Add a new Data Hub
What are best practices when is needed to create a new Data Hub due to workspace space limitation to 130GB?
I have already built the Data Hub which contains historic data and data validation processes. I still need to load further years. The only option I have, without deleting the data already loaded is to create a new Data Hub model on a different workspace and feed the models from both DHs.
I am aware of best practices, why Anaplan should not be a DW, but besides this, I am sure there are clients which are using multiple Data Hub due to space limitation of one workspace and I would like to know the challanges and best practices on setting this up.
@Manuela_Apostol before you add another workspace, and if you haven't already done so, you might consider reading @rob_marshall data hub for peak performance and @DavidSmith planual starting at page 54. I had the same problem with a client. Once I implemented DISCO I cut my module space down 40% simply by dimensionalizing time in my transaction files. I also moved the text line items that parse the UID to a separate module and used it as a control module. This took out another 20%. With flat modules the size you're talking about every line item should be heavily scrutinized - avoid text if you can.
If you've attempted all these and are committed to building a new workspace, you might also consider using ALM to keep the models in sync. ALM won't affect the data, just the structure. You can implement ALM across workspaces - just remember the target model must have the most recent revision tag in the source model. I've done this once before and only had two issues. First, I had to reset all the import data sources when I moved the model to a different workspace. Second, ALM is a model level migration, not an object level.
Just some ideas for you.2
if space is taken mostly by transactions then you don't have much options to reduce the size.
I don't see any issues with having 2 data hubs, many are doing it.
As your is a time cut off, here's how I would do the transition:
1 use the current DH for one last time to populate all spoke
2 make a copy of the DH, clear it
3 load new transactions
4 in the spoke models, go the models and change the source of the data hub to the new one
5 that makes all your actions using the new DH, no need to do more.
I'd prefer that solution, not knowing everything as in theory you don't need to use the "old" data hub anymore. If in case you need, you can temporarily re-change the source or recreate one action.3
Thank you so much for your reply @JaredDolich . The article and PLANUAL are amazing and went through many times. I've been also doing a lot of improvements and work with the client to deliver data in the best format. So steps have been already taken, however, still need more space.
Regarding ALM, this is only available for Enterprise clients, so not an option.
The biggest challenge is the amount of data needed. We are loading transactional data, every month containing about 4-5 millions of transaction some months even 12million and each transaction brings about 30-35 fields which are needed. Business is growing so we expect to even more next year 🙂1
@Manuela_Apostol you may want to schedule some time with your Anaplan BP.
If you are using standard edition (the only one that doesn't have ALM) you may not even be able to connect workspaces (also, affects standard edition)

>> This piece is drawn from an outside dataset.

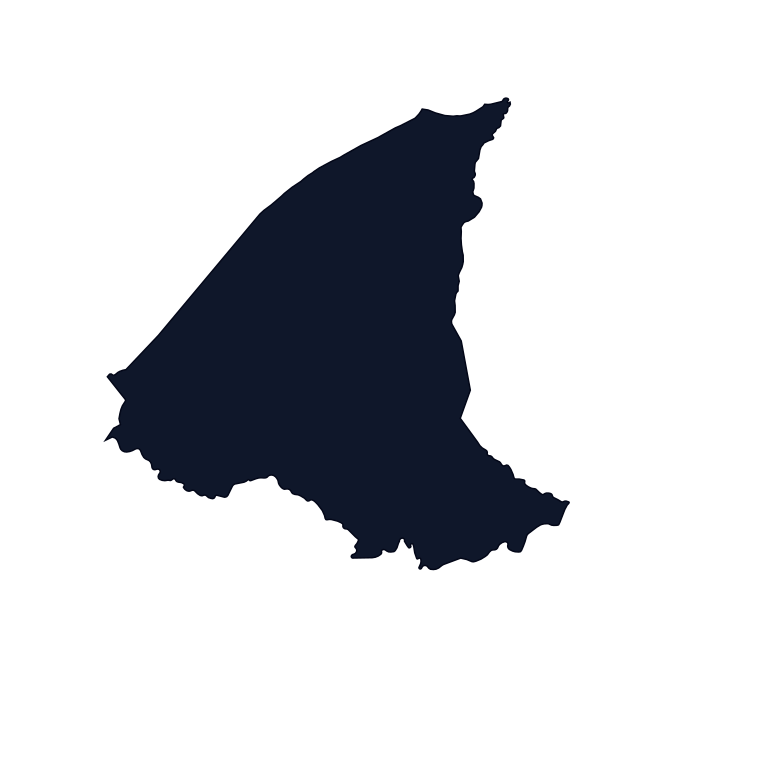 Sinuapa, Ocotepeque, Honduras (Natural Earth projection), rotated 236°
{"feature_id": "27666195B66978151973678", "entity_name": "Sinuapa", "entity_type": "district", "adm_level": 2, "iso_a3": "HND", "parent_name": "Honduras", "parent_adm1": "Ocotepeque", "projection": "natural_earth1", "projection_center": [-89.15, 14.455], "detail": "fine", "context": "isolated", "style": "filled", "palette": "ink", "viewbox_px": 768, "rotation_deg": 236, "n_neighbors": 0, "source": "geoboundaries", "source_scale": "gbopen_adm2", "svg_char_len": 6171}
<svg xmlns="http://www.w3.org/2000/svg" viewBox="0 0 768 768"><g transform="rotate(236 384 384)"><path d="M492.5,564.7L493.1,564.6L493.7,565.1L496.1,568.1L499.8,570.7L501.7,571.5L504.6,571.5L505.0,572.4L504.9,574.1L505.3,575.1L506.2,576.5L507.2,577.2L509.9,577.9L515.6,582.5L516.7,583.7L518.1,588.4L524.4,594.4L526.4,597.2L527.1,599.8L527.9,601.7L527.2,606.9L526.1,610.8L526.2,611.7L526.8,612.6L529.7,612.8L530.3,613.3L530.7,614.0L531.2,617.7L532.7,620.2L532.7,621.2L532.3,622.5L532.8,624.9L537.0,628.5L537.3,629.0L537.4,631.5L537.7,632.2L541.0,633.7L541.1,634.3L540.2,636.4L540.5,637.5L540.8,638.4L541.5,639.3L543.7,641.0L544.2,642.0L544.3,643.5L545.4,645.3L547.2,646.1L547.4,644.5L547.7,644.0L548.3,643.8L549.1,644.2L549.6,645.6L550.2,646.3L551.2,646.4L552.3,645.6L553.1,644.5L553.4,643.2L553.2,642.1L552.3,640.5L552.4,639.3L556.2,629.0L557.5,626.6L559.6,623.9L558.8,621.9L558.5,620.8L558.7,612.8L559.0,609.6L559.8,606.0L563.2,597.8L563.9,596.6L565.6,594.4L567.3,591.1L572.5,584.6L580.0,578.2L586.5,573.8L590.6,569.4L589.4,567.0L588.2,563.8L587.2,559.5L587.0,558.1L589.0,541.8L590.0,536.6L591.7,516.6L594.6,498.3L596.2,479.0L596.4,474.4L597.9,465.1L599.3,451.5L599.3,444.8L599.1,442.9L599.3,437.7L598.9,432.1L598.4,428.4L598.5,418.0L597.7,407.9L597.0,403.9L595.5,390.7L595.1,381.7L594.3,376.2L550.4,223.9L540.2,178.1L541.4,175.2L542.2,172.1L542.4,169.9L542.1,166.7L542.2,165.2L542.9,164.2L544.8,163.5L545.5,162.4L545.5,161.6L544.7,158.7L515.9,160.9L514.6,160.4L512.2,154.9L510.1,151.8L507.1,148.5L503.4,144.9L497.7,142.8L498.5,135.1L493.1,121.6L492.0,129.1L489.7,130.8L488.0,131.3L486.1,131.4L482.4,130.6L478.7,129.5L477.1,129.3L475.0,129.7L473.0,130.9L471.5,132.7L470.2,135.5L469.5,138.2L469.1,141.6L468.8,142.7L468.1,143.9L467.1,144.7L465.2,145.0L460.9,144.0L457.5,143.8L455.3,144.4L452.0,146.4L449.9,146.8L447.5,146.4L444.3,144.9L443.0,144.8L442.1,145.1L441.3,145.8L440.8,146.7L440.4,148.2L439.7,149.2L438.9,149.8L437.9,150.0L436.8,149.7L435.9,149.0L434.7,146.3L433.7,145.1L432.1,144.4L430.5,144.6L428.2,146.2L426.4,148.3L425.0,151.2L423.4,153.0L423.2,154.0L423.3,155.9L423.1,156.7L422.5,157.3L421.7,157.6L419.8,157.5L418.6,157.9L417.6,158.7L415.6,160.9L413.3,162.2L412.5,162.2L411.7,161.8L411.1,161.1L410.7,160.1L410.3,159.9L408.2,160.0L406.1,160.7L405.0,161.5L404.1,162.5L403.6,163.7L403.2,165.6L402.2,166.9L401.4,167.3L397.3,168.1L394.4,169.3L393.1,170.6L392.4,172.9L391.7,173.8L391.0,174.2L388.0,175.0L385.9,176.6L384.7,177.9L384.4,179.1L384.6,180.1L385.6,181.7L385.5,183.0L379.4,188.4L378.9,189.4L378.6,190.6L379.0,192.3L384.2,201.4L384.6,202.9L384.5,204.4L380.9,213.0L380.5,215.4L380.7,217.9L380.3,218.4L379.0,218.7L378.4,219.4L377.1,224.8L376.2,227.5L375.1,229.5L373.0,232.3L372.3,233.6L372.1,234.9L372.5,237.0L372.2,238.5L371.3,240.1L370.0,241.3L367.8,242.2L365.6,242.4L363.4,242.2L360.7,241.1L359.1,240.8L356.5,240.9L354.3,241.4L352.6,242.4L351.1,245.2L349.7,246.5L348.0,247.0L345.4,246.8L344.1,247.1L342.4,248.3L340.1,250.9L337.9,252.3L333.8,254.2L331.1,254.7L329.9,255.1L329.1,256.3L329.0,258.1L328.6,259.0L328.0,259.7L326.5,260.5L324.5,261.1L321.1,261.7L313.6,262.1L308.4,261.2L305.5,260.1L304.2,260.0L303.4,260.7L302.3,263.0L301.1,264.6L296.2,268.9L292.9,270.9L291.5,271.4L290.7,271.5L288.6,270.1L287.3,270.0L285.9,270.6L284.4,272.3L283.3,272.9L273.4,274.8L269.9,275.8L269.0,275.8L267.9,274.2L266.9,272.4L266.2,270.0L265.6,269.0L264.8,268.7L263.3,268.9L262.2,268.8L261.2,268.3L260.5,267.7L259.9,266.5L259.6,265.4L259.7,264.2L260.2,262.4L260.0,261.3L259.5,260.5L258.8,260.2L258.0,260.2L257.3,260.6L246.6,277.1L245.3,279.9L244.6,283.0L244.6,286.2L245.3,287.6L246.7,288.3L247.2,288.9L247.5,289.8L247.2,290.9L246.0,292.2L243.8,293.0L242.1,294.1L240.8,295.9L239.5,298.5L239.6,300.1L241.0,303.2L243.9,306.9L245.0,308.8L245.7,309.3L246.2,310.1L246.5,311.5L246.1,312.9L245.2,313.8L244.1,314.1L243.1,313.8L242.3,313.1L241.3,313.0L237.1,312.8L234.5,312.9L233.8,313.7L233.9,314.9L234.4,315.5L235.8,315.9L236.3,316.9L236.0,318.0L235.0,318.5L232.7,317.8L226.9,315.1L221.3,313.6L220.6,313.6L220.2,314.0L220.0,315.7L219.6,316.4L218.9,316.6L217.9,316.5L216.2,315.5L214.6,314.0L212.3,310.3L211.4,310.0L210.5,310.4L210.2,311.0L210.2,311.8L211.0,313.4L211.3,314.6L211.1,315.6L210.7,316.6L209.9,317.3L208.9,317.9L206.1,318.2L204.5,318.9L202.6,321.2L201.4,323.6L200.9,326.5L201.2,330.5L201.1,332.4L196.8,350.2L192.2,354.5L187.5,357.6L186.5,358.9L185.7,361.1L184.6,366.5L184.4,371.5L184.6,374.2L185.8,377.6L186.1,379.8L185.7,381.2L184.5,383.3L184.2,384.8L184.5,386.3L185.9,388.6L186.4,390.2L186.5,393.2L185.9,395.6L184.9,397.1L183.4,397.7L182.1,397.4L180.5,395.9L179.1,395.3L177.7,395.2L176.2,395.7L173.6,397.2L171.6,398.9L169.5,401.6L168.8,402.9L168.7,403.6L169.3,405.2L171.7,408.9L174.5,412.8L178.2,417.2L178.9,418.4L179.3,420.0L179.9,430.5L179.7,435.0L179.2,436.8L178.3,439.0L176.3,442.1L173.3,444.0L171.8,445.7L170.2,448.3L169.7,449.5L169.7,450.2L171.1,452.6L178.9,463.8L181.2,468.2L181.7,470.4L182.2,471.2L182.7,471.3L183.5,470.8L185.2,469.4L185.9,468.1L186.3,466.1L187.1,465.2L190.8,463.5L195.2,461.0L196.3,460.9L198.5,461.4L199.4,461.2L200.5,460.5L201.8,459.1L202.8,457.6L203.2,456.1L203.3,454.2L204.0,453.2L206.9,452.2L211.9,451.1L212.8,450.5L214.2,448.8L215.6,447.6L218.0,446.2L220.5,445.2L222.6,444.9L223.5,445.3L224.9,446.5L226.1,446.4L229.5,443.0L231.7,439.8L232.4,439.3L233.6,439.3L236.8,440.4L242.1,441.4L244.9,441.5L247.1,441.3L248.2,440.4L248.8,438.0L249.1,437.4L249.8,436.8L251.2,436.4L253.7,436.5L255.0,436.2L259.5,433.5L261.1,432.9L263.1,432.8L264.6,432.3L266.1,430.7L267.2,430.2L268.1,430.3L269.7,431.5L271.0,431.8L272.4,431.4L276.0,429.7L279.3,429.0L283.7,429.1L312.9,428.0L330.6,452.1L376.5,472.1L395.4,473.7L396.5,474.0L398.3,475.0L399.5,476.2L402.0,481.0L403.6,483.1L409.4,486.9L413.5,489.0L418.4,493.9L419.3,495.5L419.5,497.0L420.1,497.7L424.1,500.4L427.1,503.8L431.6,505.8L432.6,506.4L434.3,508.8L437.1,513.7L439.2,516.2L441.2,518.2L446.6,521.7L449.8,522.9L456.1,526.0L461.7,529.3L467.1,533.3L470.8,535.4L471.9,537.4L473.0,540.2L473.1,541.0L472.9,542.6L472.0,545.0L471.7,552.3L473.6,559.1L476.0,563.7L477.3,565.1L479.2,566.5L483.5,567.5L486.0,566.6L489.8,564.2L491.4,564.0L492.5,564.7Z" fill="#0f172a" stroke="#020617" stroke-width="1.5"/></g></svg>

Candidly, I don't know what cross workspace data-link means but if you can't link workspaces then your ability to expand your data hub wouldn't work without an upgrade.
Here's a link with the features.2
130GB is a very big but not the biggest i've seen!
I have a few questions which could help to solve your issue:
How many different data areas / logs does the data hub contain - for example how many unique files / sources - could these be split into their own data hubs?
At any one point does all the data need to be in the datahub? - could time ranges be used and copies of the datahub be archived?
Does the client have a database / data lake? - then it could be possible to run uploads of the required data to the datahub?
Does your data validation create an exception report (all the changes) which is then refreshed in the orginal data source?
It is possible to have multiple data hubs and this is something to consider.
I look forward to hearing from you.
Thank you @usman.zia for your help. See bellow my answers:
How many different data areas / logs does the data hub contain - for example how many unique files / sources - could these be split into their own data hubs? ---> There are two main data sources - History and daily (which contains transactional data) and few other very small loads for set up lists' structure
At any one point does all the data need to be in the datahub? - could time ranges be used and copies of the datahub be archived? -> yes, for now we I need the 2 years of history plus on going months
Does the client have a database / data lake? - then it could be possible to run uploads of the required data to the datahub? -> yes
Does your data validation create an exception report (all the changes) which is then refreshed in the orginal data source? -> no, data validation only for data sent to spoke models0
Thank you ! It is definetely a good time to re-start the discussion of ALM functionality !0
That is a very good short term solution given the circumstances!